### EXCERPTED PASSAGE
HH: So pleased to welcome back the chairman of the Senate Armed Services Committee, Senator Jim Inhofe of Oklahoma. Senator, welcome, good morning to you.

JI: Well, good morning to you. You’re out in California?

HH: I am indeed. It’s a little bit warmer than it is there, and certainly in Minnesota.

JI: Yeah.

HH: I’ve been talking to my Minnesocold friends this morning. It’s freezing up there.

JI: Yeah.

HH: Senator…

JI: What happened to global warming when we need it?

HH: Well, they do need it. They need it right now in Wisconsin. Let me ask you first the big question. Do you support the use of military force in Venezuela whether by our allies, Brazil or Colombia, or in concert with us, to remove Maduro?

JI: Yes.

HH: And do you expect it to be imminent?

JI: No, nothing’s imminent around here. I just think that this is that thing. You’ve got to keep in mind. You’ve got Russia in there. You’ve got China in there. You have, right now, we’re facing the greatest threat, in my opinion, that we’ve faced arguably in history with what’s happening with them. And so if you have them in a position where they’re going to be able to do things on our continent, running their airplanes in and all that, I mean, that’s a direct threat to the United States of America. And I think that force is always something you don’t want to use unless you have to, but I think this maybe the case you have to.

HH: I think you meant our hemisphere, not our continent. But in terms of using force, that’s what we did with Panama under George H.W. Bush. Many lives were lost on both sides, and this one would be a more difficult operation, would it not be?

JI: Oh, I think it could be, but we don’t know, yet, if that would be necessary. But I’m saying that on this hemisphere, as you point out, that could be necessary. If it is, that’s a little too close for comfort, in my opinion.

HH: Now the last time we were on, we talked about sea power. And I want to go back there, but start very specifically. The White House has not yet re-nominated Cully Stimson to be the general counsel at the Navy Department. Do you think it should? And if so, would he get a quick hearing from Armed Services?

JI: Yeah, I think he would. I think he would. We need to get that done. We need to get everything having to do with military, one of the things, Hugh, that is not believable so that for that reason, people don’t talk about it. But what happened, and I don’t say this critically of Obama. Obama was a very, you know, sincere liberal, and he didn’t have a high priority on Defense. But if you just look at what happened to us, and we got in the position where our own, you know, chairman of the Joint Chiefs of Staff has talked about the fact that we’re losing our qualitative and quantitative edge, and I can remember on your program talking about how much more artillery and better artillery both China and Russia have, and they have caught up with us in our nuclear modernization. So all these things, hypersonics, not many people out there even know what that is. But they now are ahead of us, and this is a weapon system that can be deployed in, what, one five times the speed of sound, or more than five times the speed of sound. So we are in a situation where it’s a very scary situation. We know how we got in here, and we have to come out by spending more Can I throw out one statistic?

### DATASET CONTENT
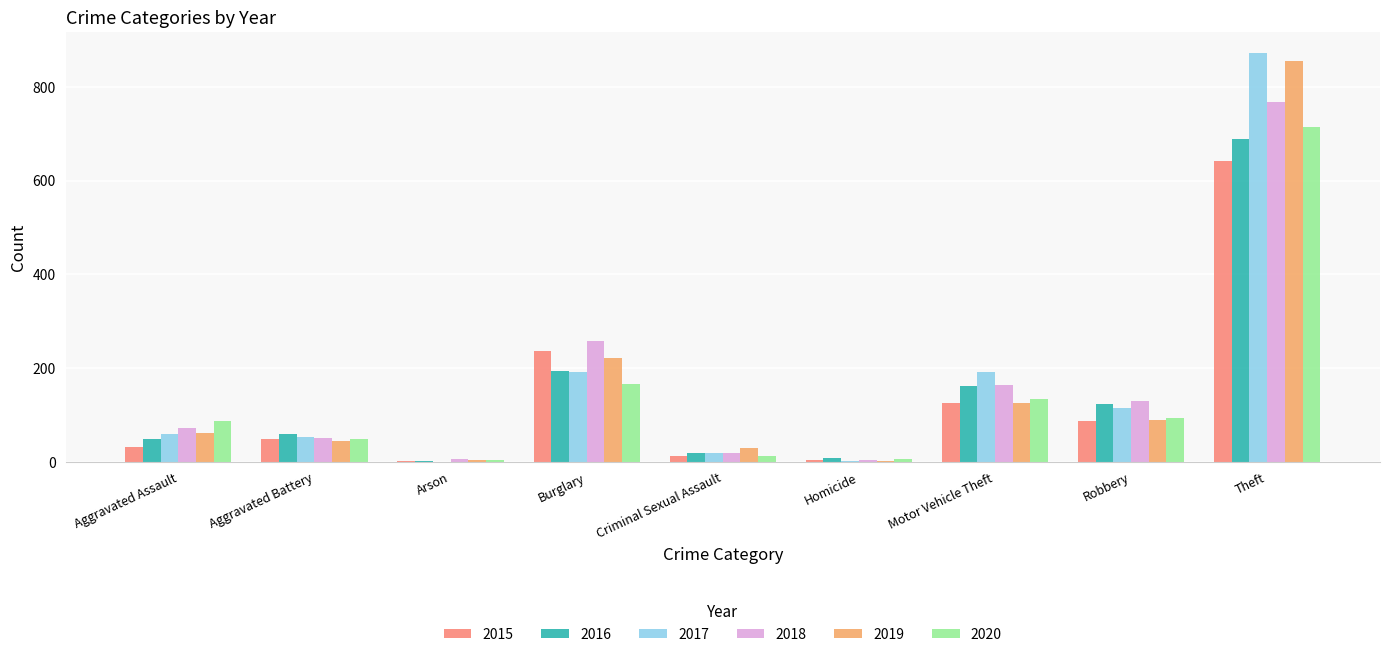

What is the total value across all series at Theft?

4539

### SET OF TASKS
1. Reproduce, word for word, the stretch of the Inhofe interview transcript from "HH: I’ve been" through "to remove Maduro?".
2. In the Inhofe interview transcript, what operation under George H.W. Bush does the host compare to using force in Venezuela?
3. Carry the Inhofe interview transcript forward from its final line.

### LIST OF ANSWERS
1.
HH: I’ve been talking to my Minnesocold friends this morning. It’s freezing up there.

JI: Yeah.

HH: Senator…

JI: What happened to global warming when we need it?

HH: Well, they do need it. They need it right now in Wisconsin. Let me ask you first the big question. Do you support the use of military force in Venezuela whether by our allies, Brazil or Colombia, or in concert with us, to remove Maduro?

2. Panama

3.
HH: Absolutely.

JI: And I have to do this, because I have this commitment to myself to do it, to try to wake up America. If you look at the last five years of the Obama administration, and use constant dollars, I always use Fiscal Year ’18, in Fiscal Year ’10, the amount that was spent for the budget for defending America was $794 billion dollars. Using constant dollars, that’s why it’s that figure, in 2015, five years later, it was $586 billion dollars. Now you stop and think about that. This is a drop of, what, 20-25% in a five year period. It’s just unheard of, and at the same time, our adversaries, and we’re talking about our peer adversaries, yeah, I’m concerned about all the others out there, North Korea and the rest of them. But it’s China and Russia who are doing things better than we’re doing them. And we’ve got to get back into the game. So we’re doing it right now. In Fiscal Year ’18, you have to give our president credit for this, we got back up to $700 billion, and I think $716 in 2019. Now, we’re concerned about 2020. And we think we should be around $750 billion. So we need to get back in the game.

HH: China is putting a ship in the water every month.

JI: Yeah.

HH: As I’ve been reading Victor Davis Hanson’s new book, The Second World Wars, the production capacity of America is great. But we are not using it. And now, some of the guys over at the Navy, and gals over at the Navy, want to start counting submersibles, unmanned vessels, as ships. They’re not ships. I mean, we need hulls in the water with sailors on them, or under the water, probably, with sailors on them. Are we going to get to this 355 ship Navy?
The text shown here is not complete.